═════ THE DATA

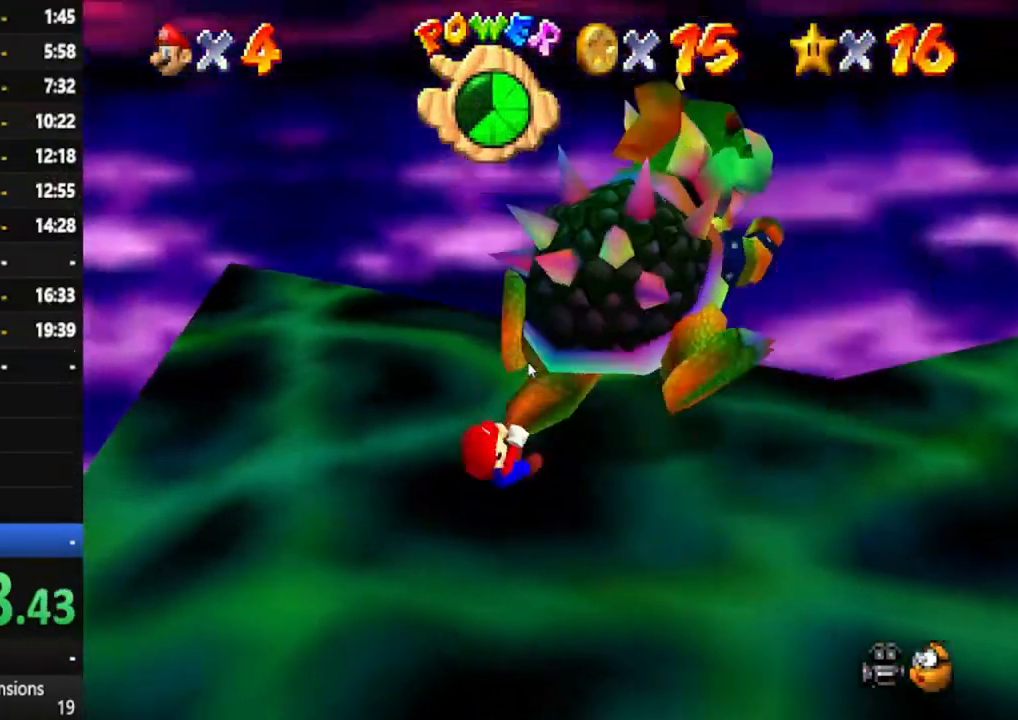
{"dt_ms": 500, "buttons": [], "left_stick": "down", "right_stick": "center", "events": [[17, "left_stick", "left"], [117, "left_stick", "down"], [183, "left_stick", "right"], [283, "left_stick", "up"], [333, "right_stick", "down"], [400, "left_stick", "left"], [467, "right_stick", "center"], [500, "left_stick", "down"]]}
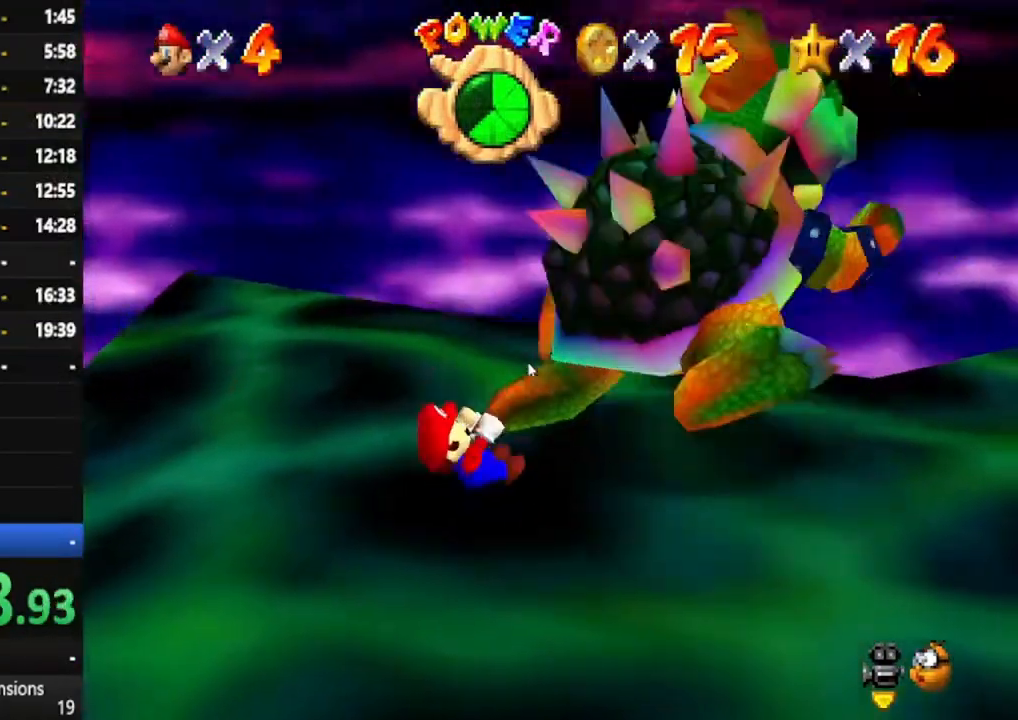
{"dt_ms": 500, "buttons": [], "left_stick": "down-left", "right_stick": "left", "events": [[167, "left_stick", "right"], [300, "left_stick", "up"], [450, "left_stick", "down-left"], [483, "right_stick", "left"]]}
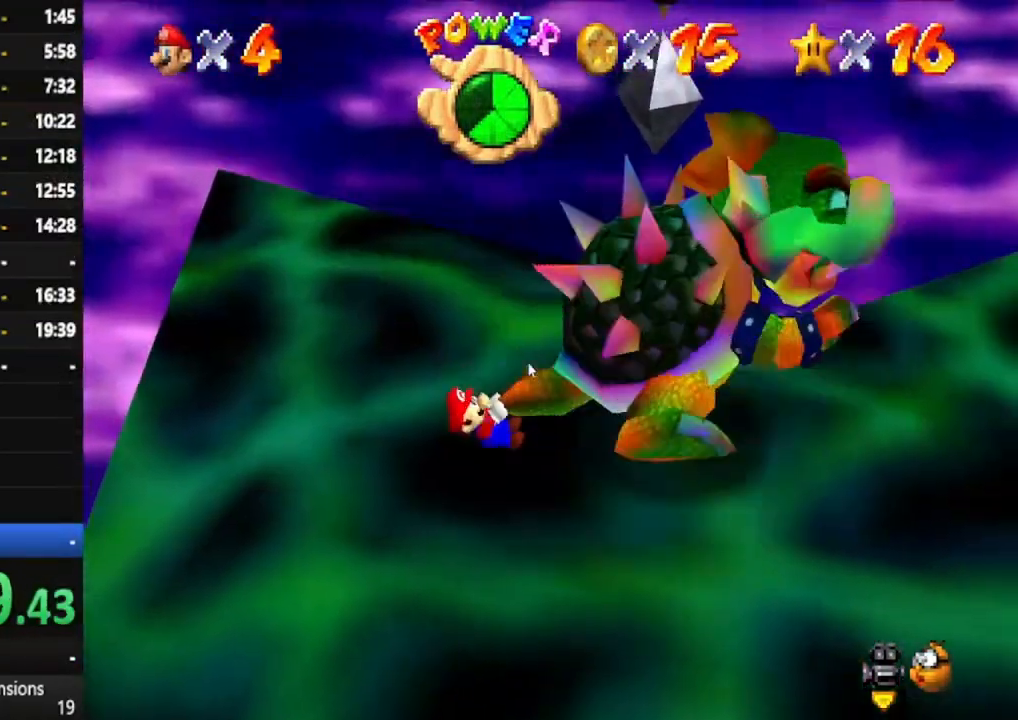
{"dt_ms": 500, "buttons": [], "left_stick": "down", "right_stick": "center", "events": [[17, "left_stick", "down"], [83, "right_stick", "center"], [100, "left_stick", "right"], [233, "left_stick", "up"], [350, "left_stick", "left"], [417, "left_stick", "down"]]}
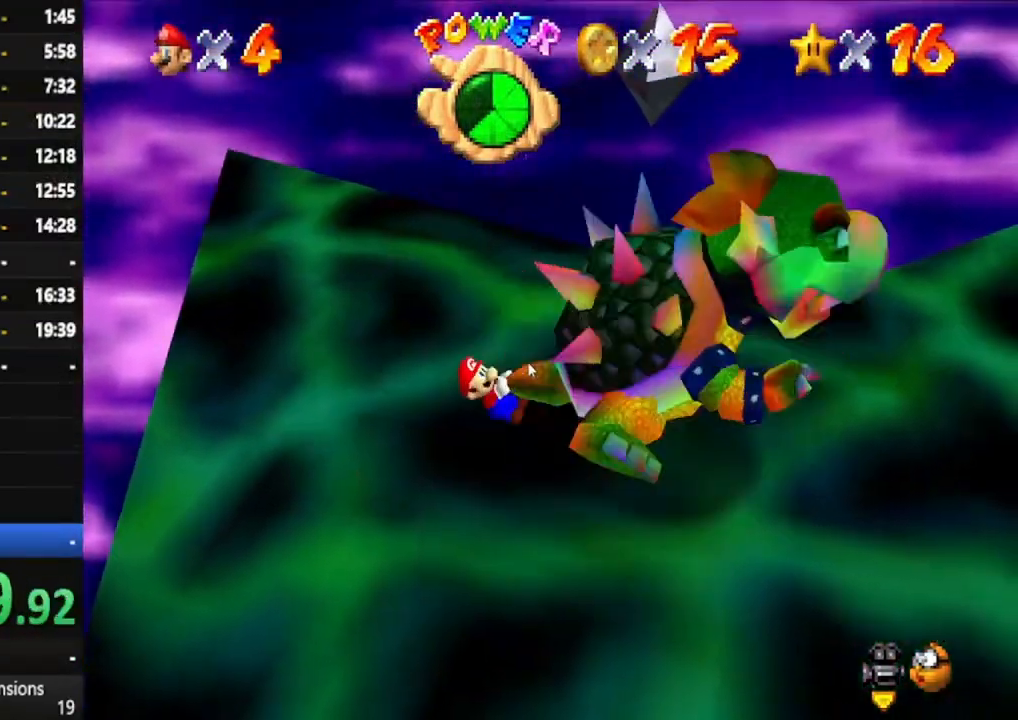
{"dt_ms": 500, "buttons": [], "left_stick": "right", "right_stick": "center", "events": [[83, "left_stick", "right"], [167, "left_stick", "up"], [317, "left_stick", "down-left"], [483, "left_stick", "right"]]}
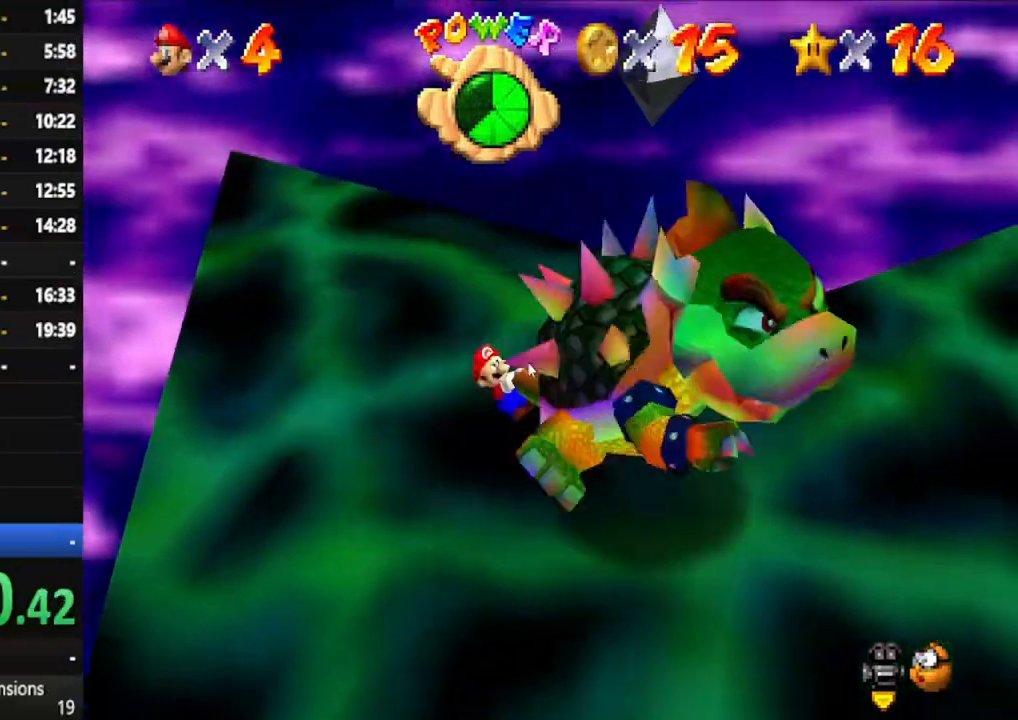
{"dt_ms": 500, "buttons": [], "left_stick": "down", "right_stick": "center", "events": [[100, "left_stick", "up"], [300, "left_stick", "left"], [483, "left_stick", "down"]]}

══════════

#### [EXERCISE INSTRUCTIONS]
Where the word "center" appears in a line of the entries, copy that line.

#### [ANSWER TO THIS EXERCISE]
{"dt_ms": 500, "buttons": [], "left_stick": "down", "right_stick": "center", "events": [[17, "left_stick", "left"], [117, "left_stick", "down"], [183, "left_stick", "right"], [283, "left_stick", "up"], [333, "right_stick", "down"], [400, "left_stick", "left"], [467, "right_stick", "center"], [500, "left_stick", "down"]]}
{"dt_ms": 500, "buttons": [], "left_stick": "down", "right_stick": "center", "events": [[17, "left_stick", "down"], [83, "right_stick", "center"], [100, "left_stick", "right"], [233, "left_stick", "up"], [350, "left_stick", "left"], [417, "left_stick", "down"]]}
{"dt_ms": 500, "buttons": [], "left_stick": "right", "right_stick": "center", "events": [[83, "left_stick", "right"], [167, "left_stick", "up"], [317, "left_stick", "down-left"], [483, "left_stick", "right"]]}
{"dt_ms": 500, "buttons": [], "left_stick": "down", "right_stick": "center", "events": [[100, "left_stick", "up"], [300, "left_stick", "left"], [483, "left_stick", "down"]]}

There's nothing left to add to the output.